Für ihren globalen Kundenstamm konzipieren die Ingenieure bei Laempe die Anlagen individuell nach Kundenvorgaben. Sie ermitteln beispielsweise die Kerngröße, das Schussvolumen und die Taktzeit. Zudem realisieren sie Lösungen, die weit über bisherige Grenzen hinausgehen. Bei dem hier vorgestellten Kernschießautomaten vom Typ LHL300-1700 beeindruckt sein Schussvolumen von 1700 Litern – ein Weltrekord.
Die Herstellung von Kernen ist fast so alt wie der Metallguss selbst und am Prinzip hat sich nicht viel verändert. Seit Jahrhunderten wird Kernsand mit Bindemitteln vermischt, in eine aus einem zweigeteilten Kasten bestehende Form gepresst und ausgehärtet.
Es gibt heute zwei Verfahren zum Aushärten des Formsandes:
Beim Kernschießautomaten LHL300-1700 werden zur Kernentnahme der Oberkasten mittels Hydaulikzylindern angehoben und der Unterkasten über eine Querachse nach außen gefahren.

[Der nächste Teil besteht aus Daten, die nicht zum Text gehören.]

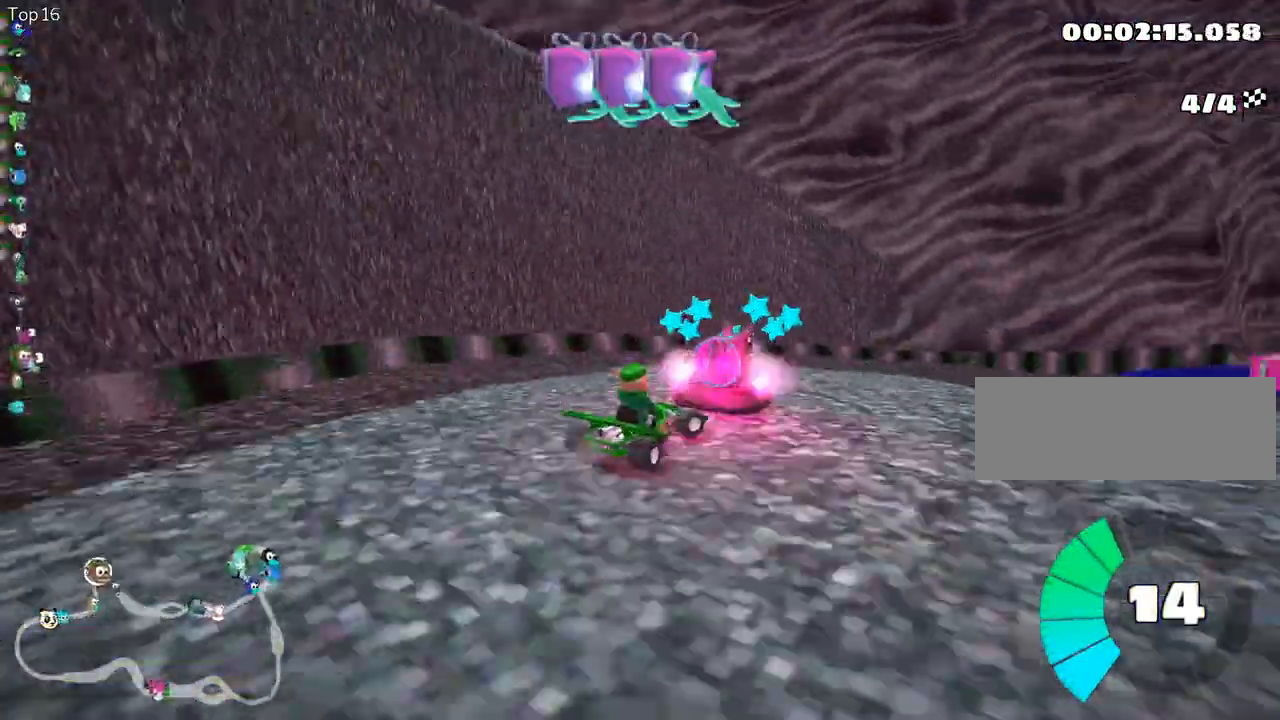
{"keys": ["right", "up"], "events": []}
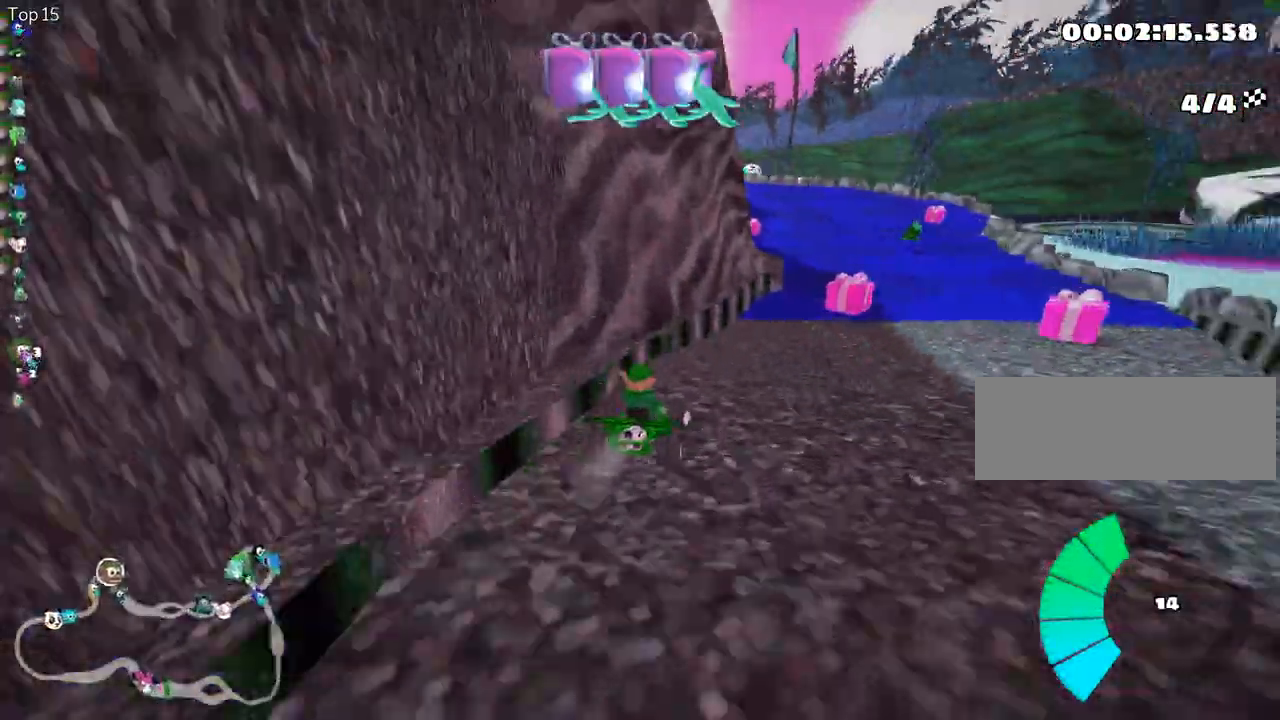
{"keys": ["left", "skid", "up"], "events": [[300, "right", "up"], [433, "left", "down"], [467, "skid", "down"]]}
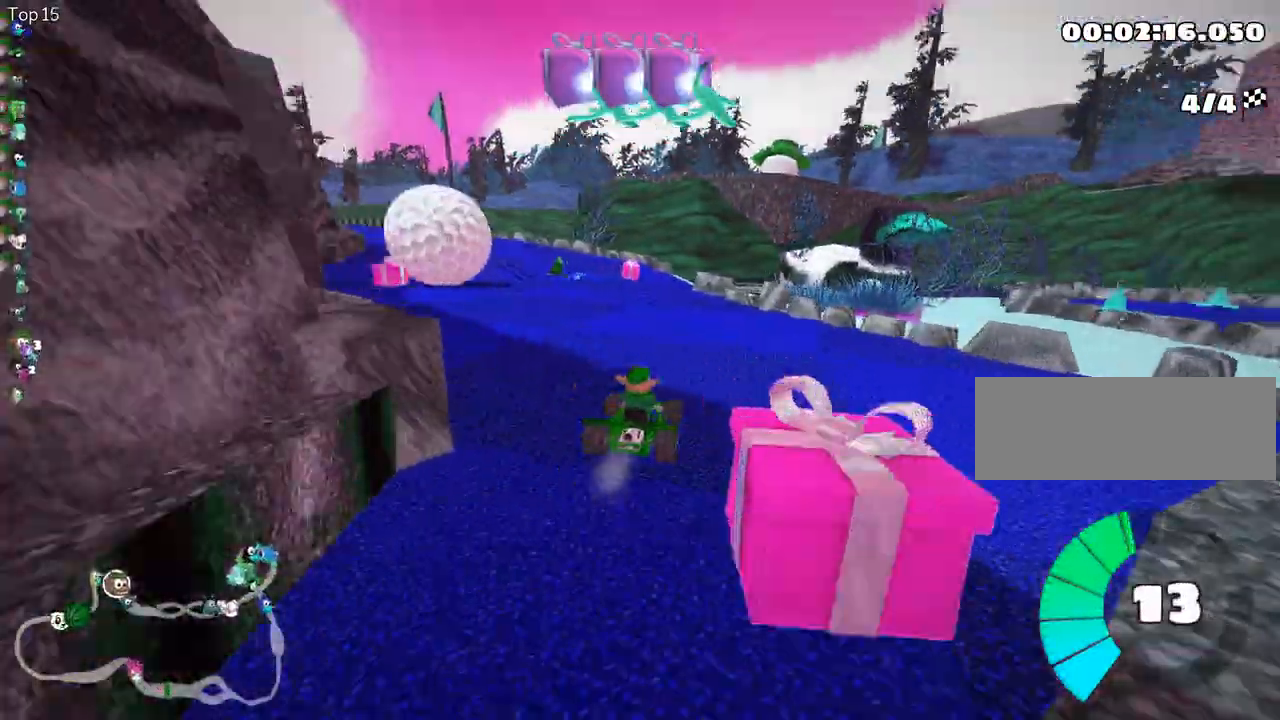
{"keys": ["left", "skid", "up"], "events": [[150, "right", "down"], [200, "left", "up"], [300, "left", "down"], [300, "right", "up"]]}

Nachdem der Kern entnommen wurde, fährt der Kernunterkasten wieder unter den Oberkasten.
Es folgt der sogenannte Schuss. Damit ist das Füllen des geschlossenen Kernkastens mit Formsand gemeint. Aufgrund der großen Kernkastenfläche müssen die Kernkastenhälften mit 300 Tonnen zusammengepresst werden.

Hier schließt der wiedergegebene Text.